- Opening Delimiter -

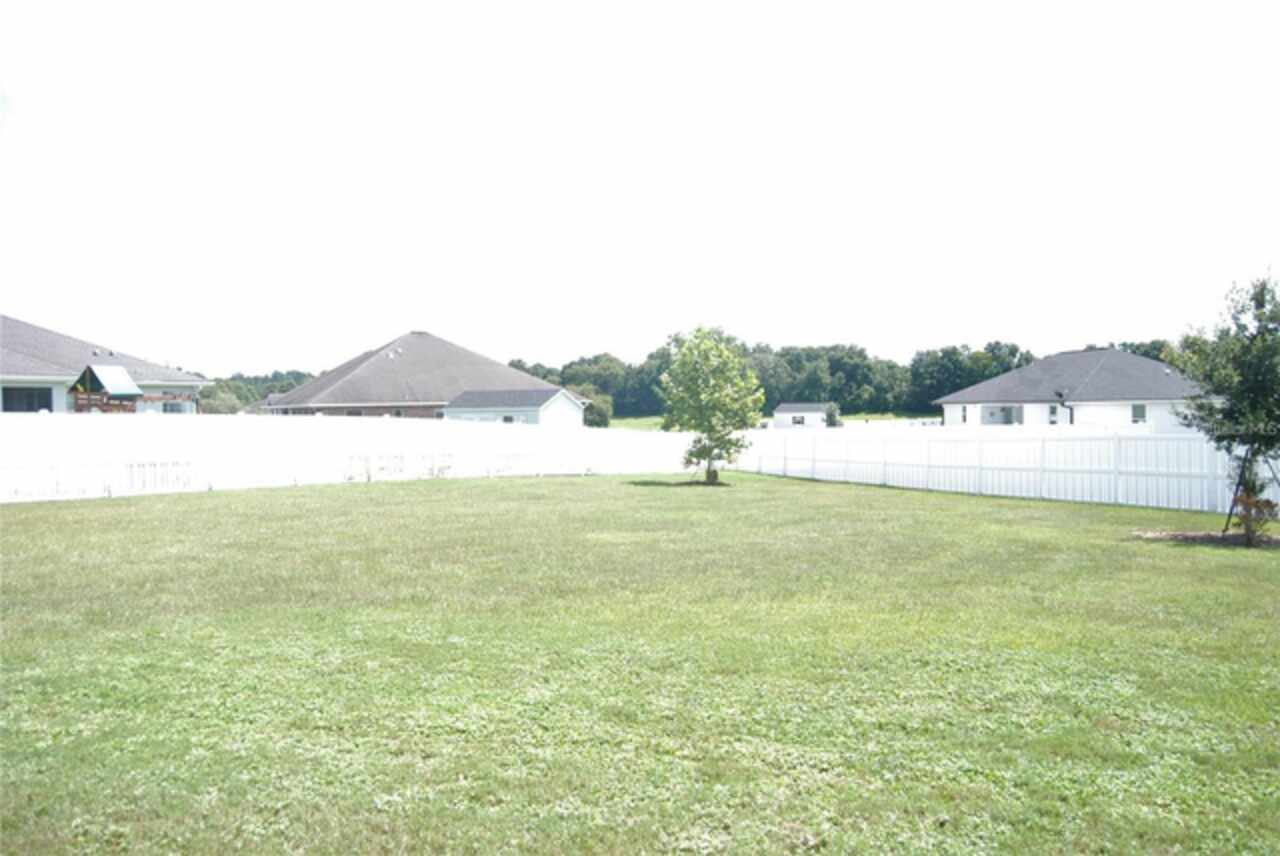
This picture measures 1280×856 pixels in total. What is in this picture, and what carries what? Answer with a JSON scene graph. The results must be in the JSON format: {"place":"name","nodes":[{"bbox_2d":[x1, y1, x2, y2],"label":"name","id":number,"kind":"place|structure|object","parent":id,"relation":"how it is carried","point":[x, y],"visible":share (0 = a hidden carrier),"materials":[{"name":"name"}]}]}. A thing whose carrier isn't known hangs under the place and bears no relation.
{"place":"outdoors","nodes":[
{"label":"outdoors","id":0,"kind":"place"},
{"bbox_2d":[0,314,209,412],"label":"house","id":1,"kind":"structure","parent":0,"point":[6,408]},
{"bbox_2d":[2,385,53,412],"label":"window","id":2,"kind":"structure","parent":1,"relation":"in","point":[46,403],"materials":[{"name":"glass"}]},
{"bbox_2d":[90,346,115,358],"label":"roof vent","id":3,"kind":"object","parent":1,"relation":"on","point":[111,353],"visible":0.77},
{"bbox_2d":[163,395,191,412],"label":"window","id":4,"kind":"structure","parent":1,"relation":"in","point":[171,405],"materials":[{"name":"glass"}]},
{"bbox_2d":[263,330,580,420],"label":"brick house","id":5,"kind":"structure","parent":0,"point":[529,383],"materials":[{"name":"brick"}]},
{"bbox_2d":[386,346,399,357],"label":"roof vent","id":6,"kind":"object","parent":5,"relation":"on","point":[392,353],"visible":0.95,"materials":[{"name":"white"}]},
{"bbox_2d":[439,387,584,426],"label":"shed","id":7,"kind":"structure","parent":0,"point":[467,398],"materials":[{"name":"white"}]},
{"bbox_2d":[500,413,515,423],"label":"window","id":8,"kind":"structure","parent":7,"relation":"in","point":[507,418],"materials":[{"name":"black glass"}]},
{"bbox_2d":[0,0,1278,371],"label":"sky","id":9,"kind":"structure","parent":0,"point":[1073,335],"materials":[{"name":"white"}]},
{"bbox_2d":[0,467,1279,855],"label":"lawn","id":10,"kind":"structure","parent":0,"point":[482,495],"materials":[{"name":"green plant"}]},
{"bbox_2d":[0,412,699,502],"label":"white fence","id":11,"kind":"object","parent":10,"relation":"on","point":[159,457],"visible":0.84,"materials":[{"name":"white plastic"}]},
{"bbox_2d":[659,325,762,484],"label":"tree","id":12,"kind":"object","parent":10,"relation":"on","point":[682,360],"visible":1,"materials":[{"name":"green plant"}]},
{"bbox_2d":[738,426,1272,514],"label":"white fence","id":13,"kind":"object","parent":10,"relation":"on","point":[1143,502],"visible":0.76,"materials":[{"name":"white plastic"}]},
{"bbox_2d":[1129,528,1279,548],"label":"mulch bed","id":14,"kind":"object","parent":10,"relation":"on","point":[1213,537],"visible":0.57,"materials":[{"name":"brown"}]},
{"bbox_2d":[1164,265,1279,543],"label":"tree","id":15,"kind":"object","parent":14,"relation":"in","point":[1233,418],"visible":0.99,"materials":[{"name":"green plant"}]},
{"bbox_2d":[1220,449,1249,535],"label":"tree stake","id":16,"kind":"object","parent":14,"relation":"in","point":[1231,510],"visible":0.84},
{"bbox_2d":[1229,486,1277,545],"label":"shrub","id":17,"kind":"object","parent":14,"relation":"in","point":[1268,502],"visible":0.94,"materials":[{"name":"green plant"}]},
{"bbox_2d":[600,411,937,431],"label":"distant lawn","id":18,"kind":"structure","parent":0,"point":[645,425],"materials":[{"name":"green plant"}]},
{"bbox_2d":[823,402,842,427],"label":"shrub","id":19,"kind":"object","parent":18,"relation":"on","point":[830,420],"visible":0.7,"materials":[{"name":"green plant"}]},
{"bbox_2d":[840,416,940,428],"label":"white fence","id":20,"kind":"object","parent":18,"relation":"on","point":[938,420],"visible":0.4,"materials":[{"name":"white"}]},
{"bbox_2d":[772,403,831,428],"label":"shed","id":21,"kind":"structure","parent":0,"point":[787,408],"materials":[{"name":"white"}]},
{"bbox_2d":[790,415,804,424],"label":"window","id":22,"kind":"structure","parent":21,"relation":"in","point":[795,420],"materials":[{"name":"grey"}]},
{"bbox_2d":[936,345,1199,430],"label":"white house","id":23,"kind":"structure","parent":0,"point":[995,383],"materials":[{"name":"paint"}]},
{"bbox_2d":[960,405,967,423],"label":"window","id":24,"kind":"structure","parent":23,"relation":"in","point":[963,415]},
{"bbox_2d":[985,405,1022,425],"label":"window","id":25,"kind":"structure","parent":23,"relation":"in","point":[1005,420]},
{"bbox_2d":[1048,404,1059,423],"label":"window","id":26,"kind":"structure","parent":23,"relation":"in","point":[1053,413],"materials":[{"name":"grey glass"}]},
{"bbox_2d":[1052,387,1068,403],"label":"satellite dish","id":27,"kind":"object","parent":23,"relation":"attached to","point":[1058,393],"visible":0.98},
{"bbox_2d":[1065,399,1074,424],"label":"downspout","id":28,"kind":"object","parent":23,"relation":"attached to","point":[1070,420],"visible":0.58,"materials":[{"name":"grey metal"}]},
{"bbox_2d":[1131,403,1146,423],"label":"window","id":29,"kind":"structure","parent":23,"relation":"in","point":[1138,410],"materials":[{"name":"grey glass"}]},
{"label":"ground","id":30,"kind":"structure","parent":0},
{"bbox_2d":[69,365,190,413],"label":"play structure","id":31,"kind":"object","parent":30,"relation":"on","point":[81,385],"visible":0.64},
{"bbox_2d":[197,384,245,414],"label":"tree","id":32,"kind":"object","parent":30,"relation":"on","point":[214,405],"visible":0.55,"materials":[{"name":"green plant"}]},
{"bbox_2d":[196,368,314,412],"label":"tree line","id":33,"kind":"object","parent":30,"relation":"on","point":[241,378],"visible":0.19,"materials":[{"name":"green plant"}]},
{"bbox_2d":[577,386,613,427],"label":"shrub","id":34,"kind":"object","parent":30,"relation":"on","point":[599,413],"visible":0.56,"materials":[{"name":"green plant"}]},
{"bbox_2d":[508,335,1173,421],"label":"tree line","id":35,"kind":"object","parent":30,"relation":"on","point":[955,385],"visible":0.46,"materials":[{"name":"green plant"}]},
{"bbox_2d":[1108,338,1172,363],"label":"tree","id":36,"kind":"object","parent":30,"relation":"on","point":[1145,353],"visible":0.14,"materials":[{"name":"green plant"}]}
]}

- Closing Delimiter -

**TASK DIRECTIONS**
Print the entries above exactly, leaving pictures out.

**TASK ANSWER**
This picture measures 1280×856 pixels in total. What is in this picture, and what carries what? Answer with a JSON scene graph. The results must be in the JSON format: {"place":"name","nodes":[{"bbox_2d":[x1, y1, x2, y2],"label":"name","id":number,"kind":"place|structure|object","parent":id,"relation":"how it is carried","point":[x, y],"visible":share (0 = a hidden carrier),"materials":[{"name":"name"}]}]}. A thing whose carrier isn't known hangs under the place and bears no relation.
{"place":"outdoors","nodes":[
{"label":"outdoors","id":0,"kind":"place"},
{"bbox_2d":[0,314,209,412],"label":"house","id":1,"kind":"structure","parent":0,"point":[6,408]},
{"bbox_2d":[2,385,53,412],"label":"window","id":2,"kind":"structure","parent":1,"relation":"in","point":[46,403],"materials":[{"name":"glass"}]},
{"bbox_2d":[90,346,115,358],"label":"roof vent","id":3,"kind":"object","parent":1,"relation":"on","point":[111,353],"visible":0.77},
{"bbox_2d":[163,395,191,412],"label":"window","id":4,"kind":"structure","parent":1,"relation":"in","point":[171,405],"materials":[{"name":"glass"}]},
{"bbox_2d":[263,330,580,420],"label":"brick house","id":5,"kind":"structure","parent":0,"point":[529,383],"materials":[{"name":"brick"}]},
{"bbox_2d":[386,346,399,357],"label":"roof vent","id":6,"kind":"object","parent":5,"relation":"on","point":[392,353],"visible":0.95,"materials":[{"name":"white"}]},
{"bbox_2d":[439,387,584,426],"label":"shed","id":7,"kind":"structure","parent":0,"point":[467,398],"materials":[{"name":"white"}]},
{"bbox_2d":[500,413,515,423],"label":"window","id":8,"kind":"structure","parent":7,"relation":"in","point":[507,418],"materials":[{"name":"black glass"}]},
{"bbox_2d":[0,0,1278,371],"label":"sky","id":9,"kind":"structure","parent":0,"point":[1073,335],"materials":[{"name":"white"}]},
{"bbox_2d":[0,467,1279,855],"label":"lawn","id":10,"kind":"structure","parent":0,"point":[482,495],"materials":[{"name":"green plant"}]},
{"bbox_2d":[0,412,699,502],"label":"white fence","id":11,"kind":"object","parent":10,"relation":"on","point":[159,457],"visible":0.84,"materials":[{"name":"white plastic"}]},
{"bbox_2d":[659,325,762,484],"label":"tree","id":12,"kind":"object","parent":10,"relation":"on","point":[682,360],"visible":1,"materials":[{"name":"green plant"}]},
{"bbox_2d":[738,426,1272,514],"label":"white fence","id":13,"kind":"object","parent":10,"relation":"on","point":[1143,502],"visible":0.76,"materials":[{"name":"white plastic"}]},
{"bbox_2d":[1129,528,1279,548],"label":"mulch bed","id":14,"kind":"object","parent":10,"relation":"on","point":[1213,537],"visible":0.57,"materials":[{"name":"brown"}]},
{"bbox_2d":[1164,265,1279,543],"label":"tree","id":15,"kind":"object","parent":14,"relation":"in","point":[1233,418],"visible":0.99,"materials":[{"name":"green plant"}]},
{"bbox_2d":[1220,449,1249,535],"label":"tree stake","id":16,"kind":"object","parent":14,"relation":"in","point":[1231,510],"visible":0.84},
{"bbox_2d":[1229,486,1277,545],"label":"shrub","id":17,"kind":"object","parent":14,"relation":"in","point":[1268,502],"visible":0.94,"materials":[{"name":"green plant"}]},
{"bbox_2d":[600,411,937,431],"label":"distant lawn","id":18,"kind":"structure","parent":0,"point":[645,425],"materials":[{"name":"green plant"}]},
{"bbox_2d":[823,402,842,427],"label":"shrub","id":19,"kind":"object","parent":18,"relation":"on","point":[830,420],"visible":0.7,"materials":[{"name":"green plant"}]},
{"bbox_2d":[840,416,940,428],"label":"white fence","id":20,"kind":"object","parent":18,"relation":"on","point":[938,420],"visible":0.4,"materials":[{"name":"white"}]},
{"bbox_2d":[772,403,831,428],"label":"shed","id":21,"kind":"structure","parent":0,"point":[787,408],"materials":[{"name":"white"}]},
{"bbox_2d":[790,415,804,424],"label":"window","id":22,"kind":"structure","parent":21,"relation":"in","point":[795,420],"materials":[{"name":"grey"}]},
{"bbox_2d":[936,345,1199,430],"label":"white house","id":23,"kind":"structure","parent":0,"point":[995,383],"materials":[{"name":"paint"}]},
{"bbox_2d":[960,405,967,423],"label":"window","id":24,"kind":"structure","parent":23,"relation":"in","point":[963,415]},
{"bbox_2d":[985,405,1022,425],"label":"window","id":25,"kind":"structure","parent":23,"relation":"in","point":[1005,420]},
{"bbox_2d":[1048,404,1059,423],"label":"window","id":26,"kind":"structure","parent":23,"relation":"in","point":[1053,413],"materials":[{"name":"grey glass"}]},
{"bbox_2d":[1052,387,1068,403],"label":"satellite dish","id":27,"kind":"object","parent":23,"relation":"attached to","point":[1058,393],"visible":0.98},
{"bbox_2d":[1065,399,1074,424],"label":"downspout","id":28,"kind":"object","parent":23,"relation":"attached to","point":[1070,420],"visible":0.58,"materials":[{"name":"grey metal"}]},
{"bbox_2d":[1131,403,1146,423],"label":"window","id":29,"kind":"structure","parent":23,"relation":"in","point":[1138,410],"materials":[{"name":"grey glass"}]},
{"label":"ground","id":30,"kind":"structure","parent":0},
{"bbox_2d":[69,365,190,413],"label":"play structure","id":31,"kind":"object","parent":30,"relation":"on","point":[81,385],"visible":0.64},
{"bbox_2d":[197,384,245,414],"label":"tree","id":32,"kind":"object","parent":30,"relation":"on","point":[214,405],"visible":0.55,"materials":[{"name":"green plant"}]},
{"bbox_2d":[196,368,314,412],"label":"tree line","id":33,"kind":"object","parent":30,"relation":"on","point":[241,378],"visible":0.19,"materials":[{"name":"green plant"}]},
{"bbox_2d":[577,386,613,427],"label":"shrub","id":34,"kind":"object","parent":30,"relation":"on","point":[599,413],"visible":0.56,"materials":[{"name":"green plant"}]},
{"bbox_2d":[508,335,1173,421],"label":"tree line","id":35,"kind":"object","parent":30,"relation":"on","point":[955,385],"visible":0.46,"materials":[{"name":"green plant"}]},
{"bbox_2d":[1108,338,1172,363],"label":"tree","id":36,"kind":"object","parent":30,"relation":"on","point":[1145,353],"visible":0.14,"materials":[{"name":"green plant"}]}
]}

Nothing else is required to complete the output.